Ioannis Kouvakas, juriste chez Privacy International (PI), membre d’EDRi met en garde :

« L’introduction de la reconnaissance faciale dans les villes est une idée extrémiste et dystopique qui menace explicitement nos libertés et pose des questions fondamentales sur le type de société dans laquelle nous voulons vivre. En tant que technique de surveillance très intrusive, elle offre aux autorités de nouvelles opportunités de s’en prendre à la démocratie sous prétexte de la défendre. Nous devons interdire son déploiement dès maintenant et de manière définitive avant qu’il ne soit trop tard. »

EDRi demande donc une interdiction immédiate et permanente de la surveillance de masse biométrique dans l’Union européenne.

La surveillance de masse biométrique est illégale

Cette interdiction est fondée sur les droits et protections consacrés par la Charte des droits fondamentaux de l’Union européenne, le Règlement général sur la protection des données (RGPD) et la Directive Police Justice. Ensemble, ces textes garantissent aux résidents de l’UE de vivre sans la crainte d’un traitement arbitraire ou d’un abus de pouvoir, et le respect de leur autonomie. La surveillance de masse biométrique constitue une violation de l’essence de ces textes et une violation du cœur même des droits fondamentaux de l’UE.
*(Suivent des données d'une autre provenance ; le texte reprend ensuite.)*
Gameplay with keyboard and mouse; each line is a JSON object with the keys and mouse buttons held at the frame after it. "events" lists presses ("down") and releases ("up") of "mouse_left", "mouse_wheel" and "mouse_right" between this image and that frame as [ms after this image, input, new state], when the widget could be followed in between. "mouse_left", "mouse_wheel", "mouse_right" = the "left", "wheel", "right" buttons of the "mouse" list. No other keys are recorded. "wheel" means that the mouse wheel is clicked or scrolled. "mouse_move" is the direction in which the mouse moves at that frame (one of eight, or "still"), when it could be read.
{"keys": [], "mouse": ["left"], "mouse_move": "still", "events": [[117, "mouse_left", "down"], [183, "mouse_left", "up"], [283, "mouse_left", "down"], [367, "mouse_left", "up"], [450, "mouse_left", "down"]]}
Une fois que des systèmes qui normalisent et légitiment la surveillance constante de tout le monde sont en place, nos sociétés glissent vers l’autoritarisme. L’UE doit donc veiller, par des moyens notamment législatifs, à ce que la surveillance de masse biométrique soit totalement interdite en droit et en pratique. Lotte Houwing, conseillère politique chez Bits of Freedom (BoF), membre d’EDRi, déclare :

« Les mesures que nous prenons aujourd’hui façonnent le monde de demain. Il est de la plus haute importance que nous gardions cela à l’esprit et que nous ne laissions pas la crise du COVID-19 nous faire sombrer dans un état de surveillance (de masse). La surveillance n’est pas un médicament. »

L’UE réglemente tout, des médicaments aux jouets pour enfants. Il est inimaginable qu’un médicament dont l’efficacité n’a pas été prouvée ou un jouet présentant des risques importants pour la santé des enfants soient autorisés sur le marché. Cependant, en ce qui concerne la captation et le traitement des données biométriques, en particulier à la volée dans les espaces publics, l’UE a été un foyer pour les expérimentations illégales. D’après une étude de 2020, plus de 80% des Européens sont pourtant opposés aux partages de leurs données faciales avec les autorités.

EDRi appelle la Commission européenne, le Parlement européen et les États membres à respecter leurs valeurs et à protéger nos sociétés en interdisant la surveillance de masse biométrique. S’ils s’y refusent, nous augmentons nos chances de voir naître une dystopie numérique incontrôlable.